On Mon, Mar 06, 2017 at 01:19:00PM +0000, Daniel Shahaf wrote:
> I think there are two separate questions here:
>
> - Should we release alpha2
>
> - Should we release alpha3 with sha1 fixes
>
> I'm happy to join the consensus and +1 the latter. However, I also +1
> the former. I don't see a reason to hold alpha2: it is rolled, it is
> voted on, and being an alpha it comes with no compatibility strings
> attached. So I lean on the side on releasing alpha2 and indicating in
> the release announcement (the mail to announce@ and the index.html
> blurb) and an alpha3 is expected within ${timeframe} that will include
> sha1 fixes.
Yes, we could do this, but...
The alpha release should be very attractive so that people will be
inclined to test it. Release announcements are the largest part of
our communication to the public. I believe the public is waiting for
SHA1 fixes from us because that problem was the latest thing they saw
in the news. An outdated alpha 2 release today would seem disappointing
compared to an alpha 3 next month which contains the same nice things
and contains SHA1 fixes, too.
> > Apart from the server-side fix(es), I was under the impression that
> > the working copy also needed fixing (being able to store collisions in
> > the pristine store), and perhaps the ra_serf protocol?
>
> And 'svnadmin load' — but why should we wait for all these to be
> written? It's not a release candidate, it's just an alpha, and we do
Agreed that for an alpha it does not matter how many SHA1 issues we fix.
But I hope we can manage to provide a set of fixes in the next 1.8/1.9
patch releases to eliminate most concerns users may have about SHA1 issues.
The fact that 'svnadmin load' breaks if someone manages to commit these
PDF files makes me nervous because many users rely on 'svnadmin load' to
restore backups.

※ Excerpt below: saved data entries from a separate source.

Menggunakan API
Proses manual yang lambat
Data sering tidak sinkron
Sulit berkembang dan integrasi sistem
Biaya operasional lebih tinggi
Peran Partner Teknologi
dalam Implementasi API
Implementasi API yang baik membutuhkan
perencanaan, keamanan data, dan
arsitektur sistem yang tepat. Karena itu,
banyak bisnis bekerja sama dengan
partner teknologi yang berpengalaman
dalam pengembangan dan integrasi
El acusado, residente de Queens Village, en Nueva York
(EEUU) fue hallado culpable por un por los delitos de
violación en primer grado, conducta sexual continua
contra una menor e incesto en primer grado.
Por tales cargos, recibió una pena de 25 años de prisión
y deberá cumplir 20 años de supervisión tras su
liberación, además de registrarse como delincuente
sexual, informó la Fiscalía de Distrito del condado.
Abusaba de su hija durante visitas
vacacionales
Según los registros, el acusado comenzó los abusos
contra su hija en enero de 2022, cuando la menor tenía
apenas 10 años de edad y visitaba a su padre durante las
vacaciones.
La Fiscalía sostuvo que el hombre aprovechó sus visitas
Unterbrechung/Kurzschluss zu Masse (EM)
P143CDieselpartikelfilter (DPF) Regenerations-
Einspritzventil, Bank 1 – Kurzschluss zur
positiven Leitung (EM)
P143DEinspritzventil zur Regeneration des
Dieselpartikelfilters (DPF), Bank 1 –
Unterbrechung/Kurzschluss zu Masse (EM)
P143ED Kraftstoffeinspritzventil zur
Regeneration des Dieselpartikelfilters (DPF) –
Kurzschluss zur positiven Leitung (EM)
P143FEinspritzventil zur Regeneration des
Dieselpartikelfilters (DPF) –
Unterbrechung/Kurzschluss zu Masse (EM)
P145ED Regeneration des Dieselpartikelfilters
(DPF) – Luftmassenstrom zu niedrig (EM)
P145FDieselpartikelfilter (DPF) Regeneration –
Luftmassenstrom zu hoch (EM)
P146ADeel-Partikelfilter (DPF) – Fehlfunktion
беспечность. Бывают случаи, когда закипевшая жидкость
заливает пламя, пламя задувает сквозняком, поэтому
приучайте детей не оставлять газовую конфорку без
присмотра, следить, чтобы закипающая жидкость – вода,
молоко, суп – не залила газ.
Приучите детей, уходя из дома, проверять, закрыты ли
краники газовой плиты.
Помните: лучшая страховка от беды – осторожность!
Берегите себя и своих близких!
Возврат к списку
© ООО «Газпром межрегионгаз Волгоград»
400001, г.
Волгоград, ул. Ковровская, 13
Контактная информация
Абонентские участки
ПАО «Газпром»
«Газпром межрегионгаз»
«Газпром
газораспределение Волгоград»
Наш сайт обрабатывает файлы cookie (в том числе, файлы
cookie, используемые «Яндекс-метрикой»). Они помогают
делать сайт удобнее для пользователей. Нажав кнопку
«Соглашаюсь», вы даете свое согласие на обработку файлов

SVN's reliability track record is a very strong selling
point and we should not gamble with that.
> have features that we want users to test (stsp's conflicts work).
We don't need these test results tomorrow. Within the next 2 or 3 months
works just fine. I think the SHA1 issues require more immediate attention
because they negatively affect the public's perception of Subversion.
The conflict code won't run away and will improve over time in any case.